• **WHAT IS REQUIRED**
Duplicate the entire passage on Florida Medical Clinic and the Affordable Care Act word for word.

• **SOURCE PASSAGE**
In the integrated model of health care, proximity is important for patients. When someone needs to be referred from their general practitioner to a specialist, they want it to be nearby because they likely live near their doctor.

“We're conscious of not opening doors in areas where we don't have a strategic interest,” Delatorre says.

Government care impacts
Florida Medical Clinic is bracing for implementation of the Affordable Care Act, commonly known as Obamacare, but sees plenty of opportunities.

“This is a massive piece of legislation that will affect every American,” Delatorre says. “I think a lot of it is very good. I love the benefit enhancements where you can't exclude pre-existing conditions.”

In fact, there are portions of the law that will surely benefit the business side of health care as it pushes more dollars into the industry.

Speaking carefully as an executive of a large medical provider, Delatorre says the overall goal of the law is to make sure everyone has health insurance. A doctor's office visit is a fraction of the cost of an emergency room stop.

“When dealing with population management, if you don't have health insurance, you end up accessing health care at the most expensive place, in the ER,” he says. “You've already lost the game if that is going on.”

• **Transcribed page contents**
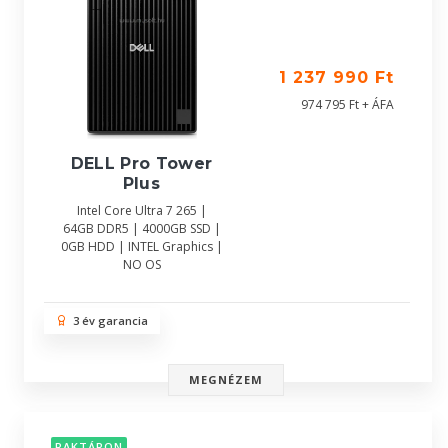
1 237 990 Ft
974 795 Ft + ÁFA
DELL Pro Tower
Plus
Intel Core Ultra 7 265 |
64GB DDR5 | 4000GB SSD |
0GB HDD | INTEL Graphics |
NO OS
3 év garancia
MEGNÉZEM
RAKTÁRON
...
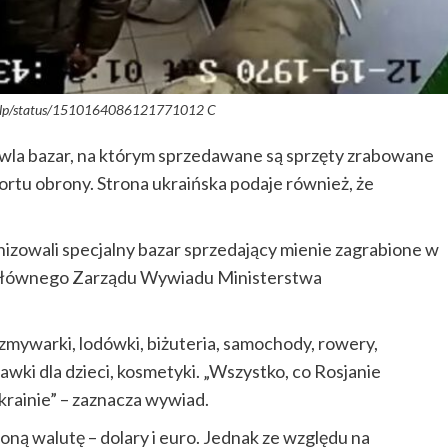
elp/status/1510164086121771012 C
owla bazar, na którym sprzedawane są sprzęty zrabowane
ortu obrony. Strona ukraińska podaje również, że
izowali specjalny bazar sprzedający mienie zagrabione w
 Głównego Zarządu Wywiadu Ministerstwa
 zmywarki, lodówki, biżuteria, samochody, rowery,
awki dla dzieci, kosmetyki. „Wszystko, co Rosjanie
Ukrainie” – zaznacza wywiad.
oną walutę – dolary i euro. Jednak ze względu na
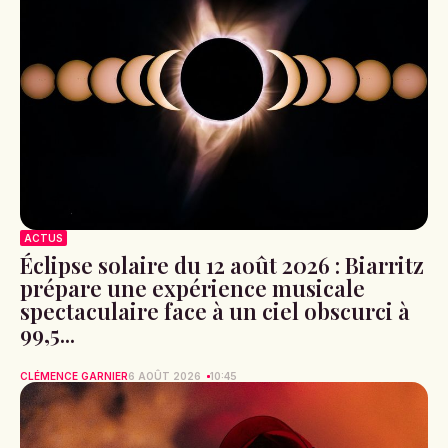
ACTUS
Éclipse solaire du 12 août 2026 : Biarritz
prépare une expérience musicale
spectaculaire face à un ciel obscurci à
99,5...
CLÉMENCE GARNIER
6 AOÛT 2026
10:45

• **EXERCISE RESPONSE**
In the integrated model of health care, proximity is important for patients. When someone needs to be referred from their general practitioner to a specialist, they want it to be nearby because they likely live near their doctor.

“We're conscious of not opening doors in areas where we don't have a strategic interest,” Delatorre says.

Government care impacts
Florida Medical Clinic is bracing for implementation of the Affordable Care Act, commonly known as Obamacare, but sees plenty of opportunities.

“This is a massive piece of legislation that will affect every American,” Delatorre says. “I think a lot of it is very good. I love the benefit enhancements where you can't exclude pre-existing conditions.”

In fact, there are portions of the law that will surely benefit the business side of health care as it pushes more dollars into the industry.

Speaking carefully as an executive of a large medical provider, Delatorre says the overall goal of the law is to make sure everyone has health insurance. A doctor's office visit is a fraction of the cost of an emergency room stop.

“When dealing with population management, if you don't have health insurance, you end up accessing health care at the most expensive place, in the ER,” he says. “You've already lost the game if that is going on.”